My husband and I spent this past weekend in Mendocino County, enjoying wine country and a visit with friends in our first “get away” in 2 years since starting the house. Too bad the memory had to be spoiled like this.
This evening (Monday after), a Mendocino county sheriff contacted my husband Chris and accused us of leaving a restaurant in Mendocino county that same weekend without paying. In a town called Gualala, where we did not stop, at a restaurant The St. Orres, where we did not eat. The sheriff told us we must pay the $110 bill or face “arrest” and “criminal charges.” He did not regard our comments to the contrary as worth listening to, and instead cited that he had a “verified license” and an “eye witness” account against us. And he kept repeating statements to the effect that we looked very guilty, indeed.
It turned out that the sheriff got the facts wrong, and made incorrect assumptions about the report without checking. The manager of the restaurant–who contacted the sheriff–spotted Chris at a gas station 50 miles north the following day, thought he “looked like the guy,” wrote down the license plate number of our van, and then made a phone call to the sheriff saying that we had done this thing.
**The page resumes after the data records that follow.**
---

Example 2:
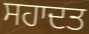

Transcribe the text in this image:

ਸਹਾਦਤ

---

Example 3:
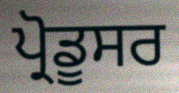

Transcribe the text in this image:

ਪ੍ਰੋਡੂਸਰ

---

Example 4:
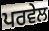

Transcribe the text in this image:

ਪਰਵੇਲ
When Chris asked if his car looked the same as that of the people who didn’t pay, the manager stated that he didn’t see the car of those people.
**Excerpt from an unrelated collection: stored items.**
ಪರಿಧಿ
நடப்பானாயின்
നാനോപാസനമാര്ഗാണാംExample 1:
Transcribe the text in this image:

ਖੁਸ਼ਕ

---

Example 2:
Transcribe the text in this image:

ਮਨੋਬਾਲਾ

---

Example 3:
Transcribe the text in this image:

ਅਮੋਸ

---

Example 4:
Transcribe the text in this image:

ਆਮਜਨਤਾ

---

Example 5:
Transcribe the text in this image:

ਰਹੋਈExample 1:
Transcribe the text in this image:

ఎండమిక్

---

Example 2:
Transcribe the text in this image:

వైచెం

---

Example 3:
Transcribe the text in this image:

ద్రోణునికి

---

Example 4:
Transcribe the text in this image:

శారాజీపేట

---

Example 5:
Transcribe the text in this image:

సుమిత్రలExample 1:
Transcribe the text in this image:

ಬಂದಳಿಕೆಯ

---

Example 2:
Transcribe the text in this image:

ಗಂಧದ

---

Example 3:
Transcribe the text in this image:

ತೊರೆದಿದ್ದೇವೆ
Of course, we only learned this after Chris called the manager and asked him “How did you come by this information?” Interesting that we didn’t learn this from the sheriff. The manager also told Chris that he never even saw me at the gas station. Also interesting that the sheriff told me that the manager identified both of us as “the couple” from our driver’s license photos. The officer assumed that the manager got our license plate # at the restaurant instead of a day later at a town 50 miles north. The officer also knew that the reservation was made by a woman named “Kim,” yet he didn’t think that was odd, nor did he think it noteworthy that a manager, and not a wait person, was the one to identify the people skipping out.
The sheriff assumed right from the start that we were guilty. He kept saying “eye witness identification.” The whole thing was very upsetting and was framed immediately by the deputy as “warrant for your arrest” and “criminal charges.” Even though no official report had yet been filled out. Of course we know about the reliability of eye witness ID.
It was pure luck that we got out of this because we happened to have a credit card charge for the same day/hour in a town 50 miles north that we could prove. It was at a hotel that we decided on a total lark to stay in. Otherwise, we’d be dealing with this for the next few days and be wrongfully accused, or more likely, out the price of someone else’s dinner.
My advice to you? Make sure you wear mis-matched clothing wherever you go (that way people will remember you), take pictures of people who see you (with time stamps), and geo-track your every step, because you never know when you might narrowly miss arrest, or have to pay $110 to get off the hook.